[Stored data]
++++++++
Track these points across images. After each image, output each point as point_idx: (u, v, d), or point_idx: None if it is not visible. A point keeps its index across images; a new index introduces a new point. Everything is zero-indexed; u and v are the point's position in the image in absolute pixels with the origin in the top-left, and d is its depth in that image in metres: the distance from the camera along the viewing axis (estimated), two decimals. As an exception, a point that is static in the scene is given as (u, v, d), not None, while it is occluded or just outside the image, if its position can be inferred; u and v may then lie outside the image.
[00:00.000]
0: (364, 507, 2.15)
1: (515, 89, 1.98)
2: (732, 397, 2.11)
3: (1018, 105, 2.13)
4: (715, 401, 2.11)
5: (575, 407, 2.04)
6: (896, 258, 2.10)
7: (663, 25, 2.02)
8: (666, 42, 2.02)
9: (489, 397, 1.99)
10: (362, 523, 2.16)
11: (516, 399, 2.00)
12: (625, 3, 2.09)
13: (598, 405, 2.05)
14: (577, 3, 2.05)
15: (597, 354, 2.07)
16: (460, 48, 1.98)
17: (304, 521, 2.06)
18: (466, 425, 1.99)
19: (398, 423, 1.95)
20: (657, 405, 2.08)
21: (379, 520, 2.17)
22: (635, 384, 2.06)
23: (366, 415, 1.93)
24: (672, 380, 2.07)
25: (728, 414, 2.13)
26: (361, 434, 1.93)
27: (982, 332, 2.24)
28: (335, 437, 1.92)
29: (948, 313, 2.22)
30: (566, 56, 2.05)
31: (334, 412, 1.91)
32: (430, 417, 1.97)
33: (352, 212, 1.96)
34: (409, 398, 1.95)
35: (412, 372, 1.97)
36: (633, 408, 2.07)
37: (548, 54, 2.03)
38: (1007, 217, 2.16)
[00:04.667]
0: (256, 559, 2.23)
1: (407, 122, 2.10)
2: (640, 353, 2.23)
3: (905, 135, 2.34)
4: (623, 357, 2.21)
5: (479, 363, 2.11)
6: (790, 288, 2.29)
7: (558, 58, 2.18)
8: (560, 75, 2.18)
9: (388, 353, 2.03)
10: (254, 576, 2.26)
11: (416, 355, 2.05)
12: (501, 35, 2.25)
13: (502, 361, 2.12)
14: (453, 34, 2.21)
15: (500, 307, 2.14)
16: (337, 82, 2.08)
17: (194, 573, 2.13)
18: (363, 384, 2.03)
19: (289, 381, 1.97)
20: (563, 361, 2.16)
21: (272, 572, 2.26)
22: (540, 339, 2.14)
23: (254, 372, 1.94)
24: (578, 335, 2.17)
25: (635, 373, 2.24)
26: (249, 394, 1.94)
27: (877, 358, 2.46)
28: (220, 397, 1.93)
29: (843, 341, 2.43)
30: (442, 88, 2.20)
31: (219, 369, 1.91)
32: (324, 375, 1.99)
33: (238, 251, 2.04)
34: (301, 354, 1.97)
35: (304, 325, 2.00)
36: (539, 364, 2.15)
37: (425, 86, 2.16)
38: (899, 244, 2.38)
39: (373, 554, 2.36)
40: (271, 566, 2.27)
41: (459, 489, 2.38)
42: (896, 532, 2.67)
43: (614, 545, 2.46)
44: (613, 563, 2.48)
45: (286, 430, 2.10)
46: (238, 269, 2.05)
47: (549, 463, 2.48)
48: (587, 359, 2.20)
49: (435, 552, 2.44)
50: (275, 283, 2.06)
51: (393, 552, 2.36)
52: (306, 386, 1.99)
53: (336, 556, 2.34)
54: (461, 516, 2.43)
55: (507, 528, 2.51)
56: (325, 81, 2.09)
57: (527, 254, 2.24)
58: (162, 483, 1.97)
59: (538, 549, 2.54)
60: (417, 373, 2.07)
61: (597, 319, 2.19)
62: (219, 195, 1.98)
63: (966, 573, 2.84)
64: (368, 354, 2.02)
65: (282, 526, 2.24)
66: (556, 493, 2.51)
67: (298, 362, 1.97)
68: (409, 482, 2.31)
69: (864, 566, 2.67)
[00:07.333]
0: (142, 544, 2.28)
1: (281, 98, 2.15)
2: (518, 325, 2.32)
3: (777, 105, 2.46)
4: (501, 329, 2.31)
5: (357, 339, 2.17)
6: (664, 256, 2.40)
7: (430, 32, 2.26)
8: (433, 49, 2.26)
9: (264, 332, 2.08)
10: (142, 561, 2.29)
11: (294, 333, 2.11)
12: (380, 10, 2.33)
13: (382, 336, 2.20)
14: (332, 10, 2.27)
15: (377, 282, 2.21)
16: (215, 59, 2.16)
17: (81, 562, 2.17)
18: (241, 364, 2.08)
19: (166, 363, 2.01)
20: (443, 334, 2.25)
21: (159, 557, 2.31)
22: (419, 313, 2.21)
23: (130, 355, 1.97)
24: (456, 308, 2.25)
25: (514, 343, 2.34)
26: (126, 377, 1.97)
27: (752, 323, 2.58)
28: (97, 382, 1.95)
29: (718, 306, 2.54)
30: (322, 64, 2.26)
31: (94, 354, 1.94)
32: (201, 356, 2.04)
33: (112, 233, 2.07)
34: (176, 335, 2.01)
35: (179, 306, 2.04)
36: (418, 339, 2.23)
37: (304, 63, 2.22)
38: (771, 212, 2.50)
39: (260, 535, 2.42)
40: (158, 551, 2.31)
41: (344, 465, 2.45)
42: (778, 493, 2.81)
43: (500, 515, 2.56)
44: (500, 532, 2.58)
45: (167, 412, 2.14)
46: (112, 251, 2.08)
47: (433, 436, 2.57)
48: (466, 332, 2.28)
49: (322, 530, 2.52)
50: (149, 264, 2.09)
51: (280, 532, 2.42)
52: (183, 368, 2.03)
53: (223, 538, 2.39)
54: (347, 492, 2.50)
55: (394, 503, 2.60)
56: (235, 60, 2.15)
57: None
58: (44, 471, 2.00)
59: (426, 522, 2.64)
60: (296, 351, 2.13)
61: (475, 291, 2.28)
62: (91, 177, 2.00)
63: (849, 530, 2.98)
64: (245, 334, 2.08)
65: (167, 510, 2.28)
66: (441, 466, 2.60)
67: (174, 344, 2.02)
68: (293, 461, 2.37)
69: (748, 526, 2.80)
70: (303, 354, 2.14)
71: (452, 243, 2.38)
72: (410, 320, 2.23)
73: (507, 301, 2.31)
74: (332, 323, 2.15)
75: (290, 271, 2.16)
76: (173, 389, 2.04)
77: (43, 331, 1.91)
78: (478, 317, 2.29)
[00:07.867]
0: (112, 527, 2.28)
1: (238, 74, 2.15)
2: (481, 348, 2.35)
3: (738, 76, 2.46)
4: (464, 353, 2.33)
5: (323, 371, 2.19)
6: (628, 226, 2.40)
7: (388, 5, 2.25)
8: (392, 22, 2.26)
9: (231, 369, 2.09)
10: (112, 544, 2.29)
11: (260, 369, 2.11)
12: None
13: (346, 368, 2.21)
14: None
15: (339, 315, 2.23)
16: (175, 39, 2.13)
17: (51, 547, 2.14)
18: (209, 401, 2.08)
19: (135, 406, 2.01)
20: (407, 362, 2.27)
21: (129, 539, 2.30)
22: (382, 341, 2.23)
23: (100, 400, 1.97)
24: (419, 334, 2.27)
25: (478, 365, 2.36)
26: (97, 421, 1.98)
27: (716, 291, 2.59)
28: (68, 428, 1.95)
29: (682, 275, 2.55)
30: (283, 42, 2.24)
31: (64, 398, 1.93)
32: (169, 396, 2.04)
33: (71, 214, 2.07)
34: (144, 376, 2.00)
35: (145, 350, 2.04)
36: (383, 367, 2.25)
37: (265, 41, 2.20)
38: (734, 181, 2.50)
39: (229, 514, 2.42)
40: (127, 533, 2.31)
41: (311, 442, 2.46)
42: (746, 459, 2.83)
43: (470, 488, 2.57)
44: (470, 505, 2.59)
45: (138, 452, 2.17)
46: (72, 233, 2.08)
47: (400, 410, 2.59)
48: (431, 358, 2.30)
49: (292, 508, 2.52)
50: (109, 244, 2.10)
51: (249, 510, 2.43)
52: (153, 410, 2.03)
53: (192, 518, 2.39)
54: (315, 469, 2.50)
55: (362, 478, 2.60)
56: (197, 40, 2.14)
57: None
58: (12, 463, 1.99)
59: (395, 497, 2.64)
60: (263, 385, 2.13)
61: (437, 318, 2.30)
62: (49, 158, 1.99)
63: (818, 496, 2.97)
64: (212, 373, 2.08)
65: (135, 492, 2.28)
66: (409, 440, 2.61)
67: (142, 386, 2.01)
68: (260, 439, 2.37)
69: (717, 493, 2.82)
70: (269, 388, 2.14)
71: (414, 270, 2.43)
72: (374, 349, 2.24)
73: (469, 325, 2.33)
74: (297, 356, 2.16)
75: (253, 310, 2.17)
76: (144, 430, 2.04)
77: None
++++++++
WHAT TO DO
Would you retype the lines above from the one with "42: (896, 532, 2.67)" down to the one with "78: (478, 317, 2.29)", word for word, both ends included and no other lines?

REPLY
42: (896, 532, 2.67)
43: (614, 545, 2.46)
44: (613, 563, 2.48)
45: (286, 430, 2.10)
46: (238, 269, 2.05)
47: (549, 463, 2.48)
48: (587, 359, 2.20)
49: (435, 552, 2.44)
50: (275, 283, 2.06)
51: (393, 552, 2.36)
52: (306, 386, 1.99)
53: (336, 556, 2.34)
54: (461, 516, 2.43)
55: (507, 528, 2.51)
56: (325, 81, 2.09)
57: (527, 254, 2.24)
58: (162, 483, 1.97)
59: (538, 549, 2.54)
60: (417, 373, 2.07)
61: (597, 319, 2.19)
62: (219, 195, 1.98)
63: (966, 573, 2.84)
64: (368, 354, 2.02)
65: (282, 526, 2.24)
66: (556, 493, 2.51)
67: (298, 362, 1.97)
68: (409, 482, 2.31)
69: (864, 566, 2.67)
[00:07.333]
0: (142, 544, 2.28)
1: (281, 98, 2.15)
2: (518, 325, 2.32)
3: (777, 105, 2.46)
4: (501, 329, 2.31)
5: (357, 339, 2.17)
6: (664, 256, 2.40)
7: (430, 32, 2.26)
8: (433, 49, 2.26)
9: (264, 332, 2.08)
10: (142, 561, 2.29)
11: (294, 333, 2.11)
12: (380, 10, 2.33)
13: (382, 336, 2.20)
14: (332, 10, 2.27)
15: (377, 282, 2.21)
16: (215, 59, 2.16)
17: (81, 562, 2.17)
18: (241, 364, 2.08)
19: (166, 363, 2.01)
20: (443, 334, 2.25)
21: (159, 557, 2.31)
22: (419, 313, 2.21)
23: (130, 355, 1.97)
24: (456, 308, 2.25)
25: (514, 343, 2.34)
26: (126, 377, 1.97)
27: (752, 323, 2.58)
28: (97, 382, 1.95)
29: (718, 306, 2.54)
30: (322, 64, 2.26)
31: (94, 354, 1.94)
32: (201, 356, 2.04)
33: (112, 233, 2.07)
34: (176, 335, 2.01)
35: (179, 306, 2.04)
36: (418, 339, 2.23)
37: (304, 63, 2.22)
38: (771, 212, 2.50)
39: (260, 535, 2.42)
40: (158, 551, 2.31)
41: (344, 465, 2.45)
42: (778, 493, 2.81)
43: (500, 515, 2.56)
44: (500, 532, 2.58)
45: (167, 412, 2.14)
46: (112, 251, 2.08)
47: (433, 436, 2.57)
48: (466, 332, 2.28)
49: (322, 530, 2.52)
50: (149, 264, 2.09)
51: (280, 532, 2.42)
52: (183, 368, 2.03)
53: (223, 538, 2.39)
54: (347, 492, 2.50)
55: (394, 503, 2.60)
56: (235, 60, 2.15)
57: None
58: (44, 471, 2.00)
59: (426, 522, 2.64)
60: (296, 351, 2.13)
61: (475, 291, 2.28)
62: (91, 177, 2.00)
63: (849, 530, 2.98)
64: (245, 334, 2.08)
65: (167, 510, 2.28)
66: (441, 466, 2.60)
67: (174, 344, 2.02)
68: (293, 461, 2.37)
69: (748, 526, 2.80)
70: (303, 354, 2.14)
71: (452, 243, 2.38)
72: (410, 320, 2.23)
73: (507, 301, 2.31)
74: (332, 323, 2.15)
75: (290, 271, 2.16)
76: (173, 389, 2.04)
77: (43, 331, 1.91)
78: (478, 317, 2.29)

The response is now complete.